Man kann diese Umkehrung als panische Flucht nach vorn bezeichnen: Die Betroffenen wissen um ihre Schwäche, sind sich auch bewusst, dass diese reichlich unsympathisch ist, sehen aber keinerlei Möglichkeit, etwas daran zu ändern – und tun aus schierer Hilflosigkeit einfach so, als seien sie gänzlich gegenteilig geartet. Die krankhafte Schwätzerin gibt sich also bescheiden, der Geizhals behauptet, er spendiere ständig jemandem etwas, und der rechtsextreme Hetzer präsentiert sich als der beste Freund aller Juden, Flüchtlinge und Homosexuellen. Das ist natürlich ebenso lächerlich wie absurd – es funktioniert aber, weil das Umfeld den Betrug zwar durchschaut, aber nicht anspricht.
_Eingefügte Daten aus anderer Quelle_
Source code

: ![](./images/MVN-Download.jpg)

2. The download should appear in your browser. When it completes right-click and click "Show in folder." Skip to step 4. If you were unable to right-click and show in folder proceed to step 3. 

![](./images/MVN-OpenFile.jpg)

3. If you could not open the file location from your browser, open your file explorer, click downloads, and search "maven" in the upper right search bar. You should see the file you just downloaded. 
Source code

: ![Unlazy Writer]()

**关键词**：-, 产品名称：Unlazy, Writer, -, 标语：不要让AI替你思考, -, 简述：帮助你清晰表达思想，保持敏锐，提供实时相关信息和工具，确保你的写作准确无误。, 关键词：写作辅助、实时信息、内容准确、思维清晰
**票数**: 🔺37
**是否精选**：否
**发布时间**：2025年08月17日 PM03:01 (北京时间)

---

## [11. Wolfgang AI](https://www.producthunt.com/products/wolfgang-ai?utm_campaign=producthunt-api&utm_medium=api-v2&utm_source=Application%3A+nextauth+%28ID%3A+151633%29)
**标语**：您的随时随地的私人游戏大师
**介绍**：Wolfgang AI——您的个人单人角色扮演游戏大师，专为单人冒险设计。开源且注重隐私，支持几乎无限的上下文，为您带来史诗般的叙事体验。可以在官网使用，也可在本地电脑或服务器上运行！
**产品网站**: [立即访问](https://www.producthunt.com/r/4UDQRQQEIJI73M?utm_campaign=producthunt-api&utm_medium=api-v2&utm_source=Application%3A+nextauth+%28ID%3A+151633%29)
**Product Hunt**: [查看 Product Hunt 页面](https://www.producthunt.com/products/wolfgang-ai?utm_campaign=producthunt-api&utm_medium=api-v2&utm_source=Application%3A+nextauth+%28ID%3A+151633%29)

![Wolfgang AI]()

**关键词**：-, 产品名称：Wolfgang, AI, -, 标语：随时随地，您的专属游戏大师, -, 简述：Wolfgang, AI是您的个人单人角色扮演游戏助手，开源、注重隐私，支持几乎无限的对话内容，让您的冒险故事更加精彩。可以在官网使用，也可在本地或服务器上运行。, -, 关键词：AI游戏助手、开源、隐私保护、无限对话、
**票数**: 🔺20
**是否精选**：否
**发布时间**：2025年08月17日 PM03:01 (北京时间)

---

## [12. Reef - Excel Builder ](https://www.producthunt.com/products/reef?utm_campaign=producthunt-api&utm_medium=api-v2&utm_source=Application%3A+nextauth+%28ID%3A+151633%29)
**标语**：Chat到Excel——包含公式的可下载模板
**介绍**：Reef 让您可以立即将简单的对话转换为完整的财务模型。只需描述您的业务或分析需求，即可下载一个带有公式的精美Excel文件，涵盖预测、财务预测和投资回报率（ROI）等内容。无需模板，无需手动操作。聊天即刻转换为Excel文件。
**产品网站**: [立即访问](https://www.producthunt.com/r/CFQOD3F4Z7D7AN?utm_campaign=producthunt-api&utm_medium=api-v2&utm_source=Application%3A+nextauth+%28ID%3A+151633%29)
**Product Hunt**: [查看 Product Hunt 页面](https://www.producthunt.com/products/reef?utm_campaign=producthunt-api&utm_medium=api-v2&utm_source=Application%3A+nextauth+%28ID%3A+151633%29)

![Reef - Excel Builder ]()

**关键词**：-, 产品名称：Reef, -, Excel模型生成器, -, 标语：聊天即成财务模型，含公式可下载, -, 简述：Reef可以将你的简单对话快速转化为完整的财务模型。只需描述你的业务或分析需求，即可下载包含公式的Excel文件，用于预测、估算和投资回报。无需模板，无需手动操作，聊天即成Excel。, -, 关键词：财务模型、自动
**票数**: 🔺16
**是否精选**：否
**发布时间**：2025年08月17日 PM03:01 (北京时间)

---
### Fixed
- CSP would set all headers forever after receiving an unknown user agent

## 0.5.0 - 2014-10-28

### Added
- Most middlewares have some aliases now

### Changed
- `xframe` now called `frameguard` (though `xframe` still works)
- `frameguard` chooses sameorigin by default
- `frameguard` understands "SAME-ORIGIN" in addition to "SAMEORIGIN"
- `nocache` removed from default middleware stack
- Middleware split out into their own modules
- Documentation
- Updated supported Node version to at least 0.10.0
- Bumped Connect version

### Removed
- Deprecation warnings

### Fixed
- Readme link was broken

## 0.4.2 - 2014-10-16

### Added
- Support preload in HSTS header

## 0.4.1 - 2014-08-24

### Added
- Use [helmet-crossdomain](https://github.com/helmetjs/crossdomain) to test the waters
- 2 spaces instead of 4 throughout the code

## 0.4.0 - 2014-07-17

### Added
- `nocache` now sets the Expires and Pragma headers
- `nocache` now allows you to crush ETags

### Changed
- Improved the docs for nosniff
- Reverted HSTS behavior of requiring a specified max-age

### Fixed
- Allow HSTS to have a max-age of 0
Niemand sagt: «Entschuldige mal, du behauptest, dass du dich nicht getraust, was zu sagen, redest aber den ganzen Abend und lässt niemanden zu Wort kommen – wie passt das zusammen?» Sondern man lässt es geschehen, so wie man praktisch alles geschehen lässt. Würden wir die Schwätzerin, den Geizhals, den Hetzer, die Dränglerin, den Grabscher, den Pöbler und all die anderen Rüpel ausnahmslos, sofort und in aller Deutlichkeit zurechtweisen, änderten sie ihr Verhalten ziemlich schnell. Sie wissen jedoch, dass sie nichts zu befürchten haben. Ihr einziges Problem ist, dass sie abends im Spiegel einen Menschen erblicken, den sie nicht mögen, und das mit gutem Grund.
Mehr von Thomas Meyer
Daran etwas zu ändern, würde enormen Aufwand bedeuten, und was genau zu tun wäre, ist auch nicht klar. Also greifen Sie eben zur einfachsten Form der Psychotherapie: dem Leugnen und Verdrehen. Dabei wäre ein genaues Hinschauen auch für Ihre Bekannte hilfreich: Warum muss sie sich so zwanghaft in den Mittelpunkt stellen? Vielleicht setzen Sie sich mal mit ihr hin und stellen ihr diese Frage. Man muss die Leute ja nicht gleich blossstellen.